Conflicts & War

Mali coup forces: We’ve captured president and prime minister

Bamako, Aug 18 (efe-epa).- Members of the military in Mali, who staged a mutiny against the government on Tuesday in the conflict-ridden West African nation, say that they have captured President Ibrahim Boubacar Keita and Prime Minister Boubou Cisse.

One of the military officers who revolted at the barracks in the town of Kati, some 15 kilometers (less than 10 miles) from the capital of Bamako, told reporters that the country’s two top officials had been taken into custody by the coupists.
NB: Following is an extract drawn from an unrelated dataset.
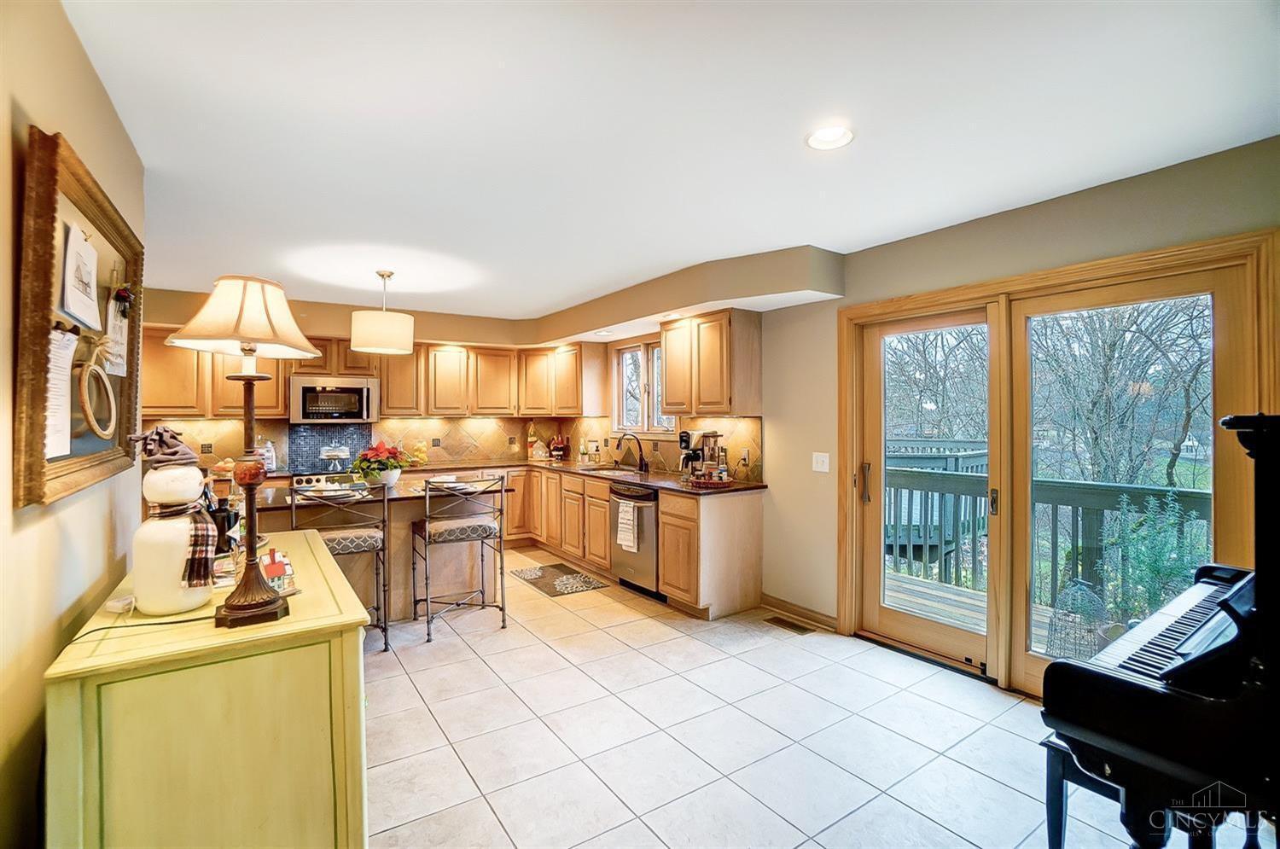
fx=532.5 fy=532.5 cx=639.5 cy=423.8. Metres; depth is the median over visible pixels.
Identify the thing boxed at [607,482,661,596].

He gave no further details on the matter.

What is certain is that both the president and prime minister have been unaccounted for a number of hours while the military revolt has been under way, with the uprising later morphing into an outright coup d’etat.

With the report, a communique allegedly signed by Cisse on Tuesday afternoon appealing to the coup forces to engage in dialogue with the legitimate authorities was called into question by observers and attributed to people in the premier’s entourage who were trying to hide the seriousness of the situation.

Demonstrations and political chaos have been ongoing in Mali for the past several months amid popular calls for the president’s resignation.

The United Nations and France, the former colonial power that ruled Mali until it gained independence in 1960, have spent more than seven years trying to stabilize the nation of some 19.1 million since an Islamic insurgency came to power in a 2012 coup.

The news of the apparent success of the coup on Tuesday immediately spread throughout the capital, with military vehicles patrolling along its main avenues and where thousands of people took to the streets amid a festive atmosphere.

So far, some reports of gunfire, but no reports of violence have emerged, and it appears that the revolt and/or coup has been largely, if not completely, bloodless.

Meanwhile, the main countries and international organizations with an interest in Africa have unanimously condemned the coup, with the Economic Community of West African States (ECOWAS) calling on the mutinying Malian soldiers to “return to their barracks without delay” and expressing its “firm opposition to all anti-constitutional political change.”

Expressing himself in similar terms was the president of the chairman of the African Union Commission, Moussa Faki Mahamat, who demanded that the coup forces renounce the use of violence and called for Malian institutions to be respected.

France, too, which continues to have significant interests in its former colony, firmly condemned the coup, with Defense Minister Jean-Yves Le Drian expressing Paris’s support for Malian sovereignty and democracy.

The president of the European Council, Charles Michel, meanwhile, warned on Twitter that a coup “is never the solution to a crisis, no matter how profound it may be.”

And the European Union’s top representative for foreign policy, Josep Borrell, condemned the coup, calling for dialogue and the avoidance of greater destabilization in Mali and in the region.